Short task 1: Write out the passage about the Kinky Hair Unlocked symposium word for word, in full.
** Start of Reading passage **
And that’s why she’s giving a major presentation for Kinky Hair Unlocked, a hair care symposium taking place in Atlanta on April 24. The event will educate women on how to tend to their hair needs in order to achieve healthy hair. I talked to Dr. Kari about what folks in Atlanta can expect from her presentation, and obtained some major insight on all the hair issues we’ve all been dealing with.
I’ll be posting more of her advice as the week(s) go on, but for now, here’s what she had to say about why we shouldn’t run from sulfates and silicones, and the right and wrong way to rock braids and faux locs.
** End of Reading passage **
Short task 2: Gather each line in the records that contains the string "kern", matching case.
** Start of Entries supplied **
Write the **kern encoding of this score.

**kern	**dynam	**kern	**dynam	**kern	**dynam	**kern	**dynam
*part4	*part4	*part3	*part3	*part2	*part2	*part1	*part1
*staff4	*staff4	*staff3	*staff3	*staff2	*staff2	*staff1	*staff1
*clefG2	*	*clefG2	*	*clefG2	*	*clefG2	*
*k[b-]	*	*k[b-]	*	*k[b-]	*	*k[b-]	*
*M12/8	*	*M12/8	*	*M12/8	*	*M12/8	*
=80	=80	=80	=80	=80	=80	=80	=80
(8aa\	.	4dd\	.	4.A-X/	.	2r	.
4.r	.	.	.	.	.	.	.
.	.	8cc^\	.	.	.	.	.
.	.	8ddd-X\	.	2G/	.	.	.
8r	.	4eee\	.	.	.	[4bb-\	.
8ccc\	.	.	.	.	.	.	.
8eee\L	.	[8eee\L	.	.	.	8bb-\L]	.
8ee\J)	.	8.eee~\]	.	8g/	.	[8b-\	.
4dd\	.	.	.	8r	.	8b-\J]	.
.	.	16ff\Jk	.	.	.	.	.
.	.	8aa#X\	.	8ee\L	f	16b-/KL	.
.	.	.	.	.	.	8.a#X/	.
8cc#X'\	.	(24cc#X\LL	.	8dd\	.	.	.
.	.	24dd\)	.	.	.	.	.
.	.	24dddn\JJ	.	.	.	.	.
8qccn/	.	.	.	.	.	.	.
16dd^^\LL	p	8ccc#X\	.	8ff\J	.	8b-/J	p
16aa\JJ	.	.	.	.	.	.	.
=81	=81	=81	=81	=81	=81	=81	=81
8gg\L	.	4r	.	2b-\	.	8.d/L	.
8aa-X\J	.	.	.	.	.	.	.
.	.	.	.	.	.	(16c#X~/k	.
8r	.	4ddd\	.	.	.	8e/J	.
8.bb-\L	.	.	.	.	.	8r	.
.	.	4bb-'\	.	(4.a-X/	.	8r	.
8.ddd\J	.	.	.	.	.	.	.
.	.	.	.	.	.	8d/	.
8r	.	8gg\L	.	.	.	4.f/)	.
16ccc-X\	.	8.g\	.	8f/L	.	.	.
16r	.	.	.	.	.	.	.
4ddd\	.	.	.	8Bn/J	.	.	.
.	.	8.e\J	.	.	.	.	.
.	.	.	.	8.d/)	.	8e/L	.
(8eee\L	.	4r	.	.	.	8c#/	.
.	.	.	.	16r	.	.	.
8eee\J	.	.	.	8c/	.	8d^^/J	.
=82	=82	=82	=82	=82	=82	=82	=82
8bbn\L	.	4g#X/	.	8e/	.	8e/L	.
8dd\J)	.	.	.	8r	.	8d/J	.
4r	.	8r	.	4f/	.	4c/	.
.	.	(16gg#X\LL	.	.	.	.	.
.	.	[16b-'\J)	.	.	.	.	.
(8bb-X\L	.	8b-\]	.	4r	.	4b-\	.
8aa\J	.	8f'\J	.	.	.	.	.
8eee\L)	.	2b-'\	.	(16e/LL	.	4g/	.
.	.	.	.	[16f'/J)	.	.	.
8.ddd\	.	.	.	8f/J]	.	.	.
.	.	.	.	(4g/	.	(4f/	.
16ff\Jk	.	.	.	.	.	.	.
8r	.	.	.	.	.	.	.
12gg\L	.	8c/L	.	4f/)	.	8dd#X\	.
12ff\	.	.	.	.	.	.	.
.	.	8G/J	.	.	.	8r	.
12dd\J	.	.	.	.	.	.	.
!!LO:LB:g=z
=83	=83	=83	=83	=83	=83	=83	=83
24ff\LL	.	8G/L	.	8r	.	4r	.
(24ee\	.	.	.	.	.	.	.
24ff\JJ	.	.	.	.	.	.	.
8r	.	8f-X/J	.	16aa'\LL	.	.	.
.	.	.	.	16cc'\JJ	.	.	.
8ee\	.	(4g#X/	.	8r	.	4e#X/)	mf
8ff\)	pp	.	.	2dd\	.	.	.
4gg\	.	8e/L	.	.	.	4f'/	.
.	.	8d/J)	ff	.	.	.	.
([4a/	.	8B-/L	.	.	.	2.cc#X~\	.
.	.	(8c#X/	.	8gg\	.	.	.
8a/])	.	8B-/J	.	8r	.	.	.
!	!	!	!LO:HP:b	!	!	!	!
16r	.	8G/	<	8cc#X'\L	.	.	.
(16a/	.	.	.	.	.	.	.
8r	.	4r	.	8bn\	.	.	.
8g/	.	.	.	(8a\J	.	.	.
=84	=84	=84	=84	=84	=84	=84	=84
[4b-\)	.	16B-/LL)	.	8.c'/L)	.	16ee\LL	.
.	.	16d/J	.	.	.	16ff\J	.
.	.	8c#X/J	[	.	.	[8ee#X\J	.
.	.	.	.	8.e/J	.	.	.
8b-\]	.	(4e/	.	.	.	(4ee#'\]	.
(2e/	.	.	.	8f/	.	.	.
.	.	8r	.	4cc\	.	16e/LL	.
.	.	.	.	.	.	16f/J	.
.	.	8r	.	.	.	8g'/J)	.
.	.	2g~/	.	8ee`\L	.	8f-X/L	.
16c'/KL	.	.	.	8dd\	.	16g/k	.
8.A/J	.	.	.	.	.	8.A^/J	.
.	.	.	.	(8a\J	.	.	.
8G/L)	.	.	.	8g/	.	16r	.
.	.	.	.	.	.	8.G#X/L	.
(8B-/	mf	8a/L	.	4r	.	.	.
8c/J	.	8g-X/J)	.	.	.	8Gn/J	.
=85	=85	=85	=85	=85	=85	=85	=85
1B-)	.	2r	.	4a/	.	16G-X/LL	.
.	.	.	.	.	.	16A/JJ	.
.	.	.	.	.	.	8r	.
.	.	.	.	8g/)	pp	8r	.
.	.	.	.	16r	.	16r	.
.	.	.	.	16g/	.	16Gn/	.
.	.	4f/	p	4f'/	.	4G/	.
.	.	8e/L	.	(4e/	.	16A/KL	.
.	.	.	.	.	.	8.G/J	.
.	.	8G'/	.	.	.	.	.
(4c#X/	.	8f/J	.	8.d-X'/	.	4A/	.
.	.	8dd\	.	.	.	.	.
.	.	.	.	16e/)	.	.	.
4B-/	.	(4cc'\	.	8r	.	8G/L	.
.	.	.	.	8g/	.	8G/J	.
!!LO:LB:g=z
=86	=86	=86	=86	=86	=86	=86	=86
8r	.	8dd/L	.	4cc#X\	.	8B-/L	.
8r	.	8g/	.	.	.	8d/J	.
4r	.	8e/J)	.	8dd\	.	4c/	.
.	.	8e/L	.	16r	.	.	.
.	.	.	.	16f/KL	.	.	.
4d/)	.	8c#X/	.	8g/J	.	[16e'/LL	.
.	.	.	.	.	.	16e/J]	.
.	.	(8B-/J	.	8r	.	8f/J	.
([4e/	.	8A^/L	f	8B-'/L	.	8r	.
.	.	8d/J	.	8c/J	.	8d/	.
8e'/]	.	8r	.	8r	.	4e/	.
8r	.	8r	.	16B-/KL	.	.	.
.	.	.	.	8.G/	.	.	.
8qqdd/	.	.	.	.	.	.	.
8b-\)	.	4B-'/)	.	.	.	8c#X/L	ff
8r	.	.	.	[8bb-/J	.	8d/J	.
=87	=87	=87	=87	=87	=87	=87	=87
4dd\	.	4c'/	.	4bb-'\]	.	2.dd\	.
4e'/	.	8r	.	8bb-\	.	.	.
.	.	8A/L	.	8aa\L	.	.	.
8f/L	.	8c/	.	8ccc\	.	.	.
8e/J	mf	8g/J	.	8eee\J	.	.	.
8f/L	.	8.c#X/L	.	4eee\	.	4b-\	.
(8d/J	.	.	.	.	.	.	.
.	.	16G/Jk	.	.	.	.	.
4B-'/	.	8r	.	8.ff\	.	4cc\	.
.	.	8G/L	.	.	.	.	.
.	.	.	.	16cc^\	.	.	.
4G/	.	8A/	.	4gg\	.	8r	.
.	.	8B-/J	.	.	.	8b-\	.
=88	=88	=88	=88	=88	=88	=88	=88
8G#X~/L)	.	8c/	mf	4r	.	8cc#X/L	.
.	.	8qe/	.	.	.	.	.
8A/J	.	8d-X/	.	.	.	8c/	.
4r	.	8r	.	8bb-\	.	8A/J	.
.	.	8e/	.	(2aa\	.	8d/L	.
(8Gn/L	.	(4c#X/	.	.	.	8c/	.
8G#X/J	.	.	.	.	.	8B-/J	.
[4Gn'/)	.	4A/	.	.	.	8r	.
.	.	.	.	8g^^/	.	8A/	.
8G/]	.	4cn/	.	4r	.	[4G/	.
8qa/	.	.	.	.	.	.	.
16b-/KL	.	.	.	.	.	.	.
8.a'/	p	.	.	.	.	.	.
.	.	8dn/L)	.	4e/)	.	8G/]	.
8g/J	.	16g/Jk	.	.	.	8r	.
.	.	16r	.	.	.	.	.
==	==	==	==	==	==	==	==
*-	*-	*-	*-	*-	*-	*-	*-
** End of Entries supplied **
Full solution 1:
And that’s why she’s giving a major presentation for Kinky Hair Unlocked, a hair care symposium taking place in Atlanta on April 24. The event will educate women on how to tend to their hair needs in order to achieve healthy hair. I talked to Dr. Kari about what folks in Atlanta can expect from her presentation, and obtained some major insight on all the hair issues we’ve all been dealing with.
I’ll be posting more of her advice as the week(s) go on, but for now, here’s what she had to say about why we shouldn’t run from sulfates and silicones, and the right and wrong way to rock braids and faux locs.

Full solution 2:
Write the **kern encoding of this score.
**kern	**dynam	**kern	**dynam	**kern	**dynam	**kern	**dynam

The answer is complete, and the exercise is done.